It has further been found that a particularly preferred embodiment of the
present invention is to spray water on to the detergent granules after the
granulation step. In this embodiment of the invention at least one of the
powders used should be an anhydrous powder which may be fully or partially
hydrated when it comes into contact with water. A similar process has been
described in GB 2 113 707, published on 10th Aug. 1983. This application
describes a process in which anhydrous powders such as phosphate,
carbonate, borate or sulphate are metered into a high shear mixer (a K-G
Schugi [Trade name] Blender-Agglomerator) together with a liquid
surfactant and water. The amount of water added is sufficient to
completely hydrate the hydratable salts. The resulting agglomerates are
fed into a low shear mixer having a longer residence time in order for the
hydration reaction to proceed.
In the process of the present invention, in contrast, it is highly
preferred to add the water into the low shear mixer, after the
agglomerates have been formed. Without wishing to be bound by theory, it
is believed that adding the water after the initial formation of the
agglomerates promotes hydration at the surface of the agglomerates which
gives rise to the desired physical characteristics.

[EXCERPTED DATA]

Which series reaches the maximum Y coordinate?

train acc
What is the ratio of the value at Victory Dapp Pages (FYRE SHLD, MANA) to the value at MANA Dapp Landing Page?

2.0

* * *

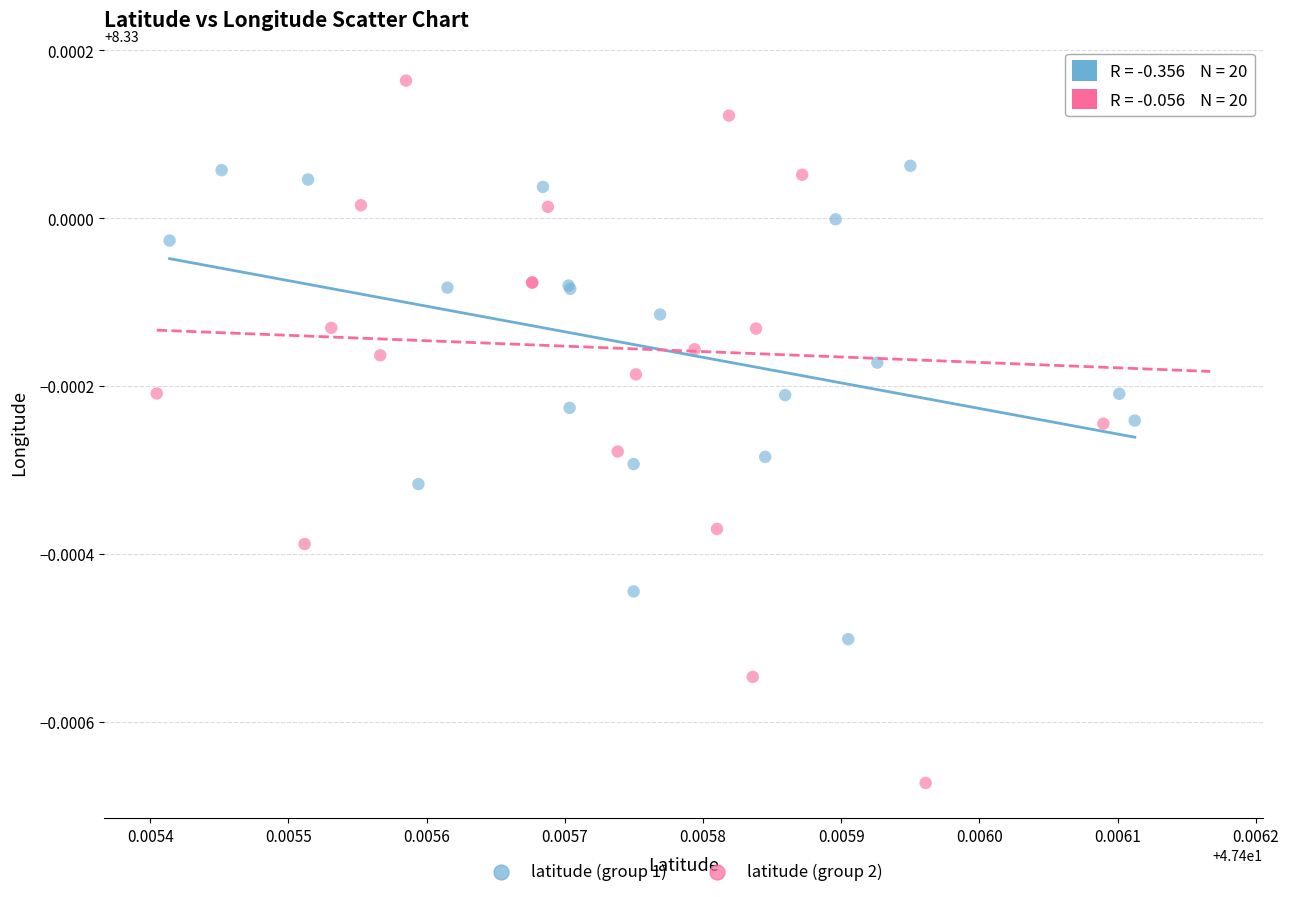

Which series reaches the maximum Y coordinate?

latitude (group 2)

* * *

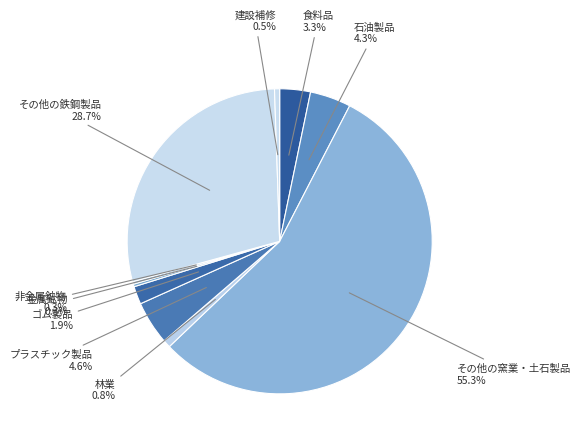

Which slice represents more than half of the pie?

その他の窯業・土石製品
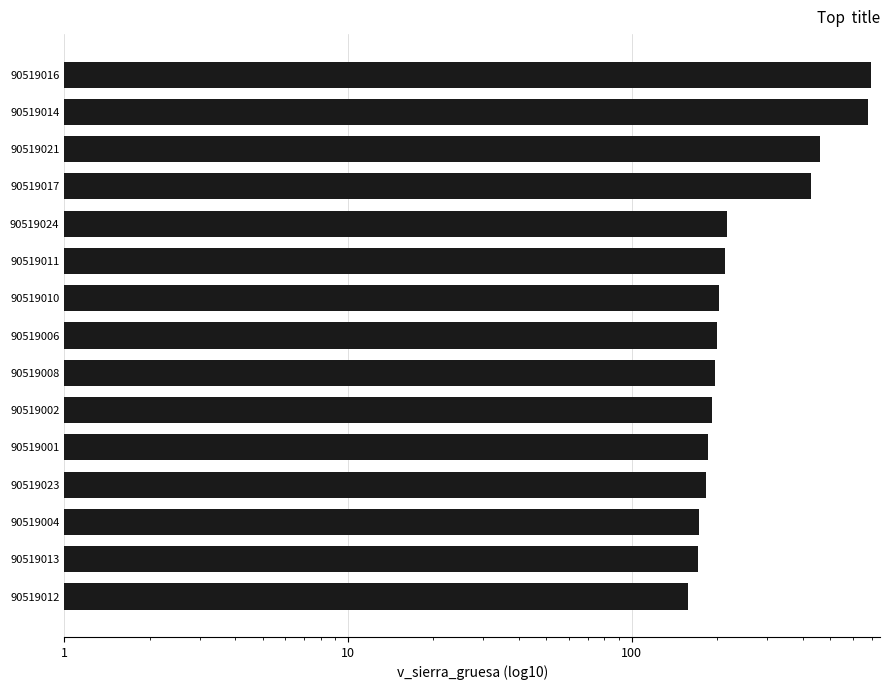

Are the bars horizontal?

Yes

[WORK TO COMPLETE]
1/ In the passage on detergent granulation, into what kind of mixer is it highly preferred to add the water, and at what point?
2/ Write the next paragraph of the passage on detergent granulation, picking up after its final sentence.

[RESPONSE LIST]
1/ Into the low shear mixer, after the agglomerates have been formed.

2/
Most preferred in the process of the present invention is the use of
anhydrous sodium carbonate, or anhydrous sodium citrate, or mixtures of
these. The anhydrous salts are agglomerated in the presence of a
structured nonionic surfactant premix and then water is sprayed on to the
resulting agglomerates in a low shear mixer. The agglomerates are finally
dried in a fluid bed dryer.
Still another process which is suited to the present invention is that of
preparing a granular detergent powder and spraying the surfactant premix
onto that powder. The base powder may be made by any one of the processes
known to the man skilled in the art, including spray drying, granulation,.
(including agglomeration). Preferably different processes which are suited
to the preparation of different components will be used, and then the
components will be mixed together, for example by dry mixing in a rotating
drum or a low shear mixer. In a preferred embodiment of the invention the
surfactant premix is sprayed onto the base powder in the rotating drum or
low shear mixer. p Suitable pieces of equipment in which to carry out the
fine dispersion mixing or granulation of the present invention are mixers
of the Fukae.RTM. FS-G series manufactured by Fukae Powtech Kogyo Co.,
Japan; this apparatus is essentially in the form of a bowl-shaped vessel
accessible via a top port, provided near its base with a stirrer having a
substantially vertical axis, and a cutter positioned on a side wall. The
stirrer and cutter may be operated independently of one another and at
separately variable speeds. The vessel can be fitted with a cooling jacket
or, if necessary, a cryogenic unit.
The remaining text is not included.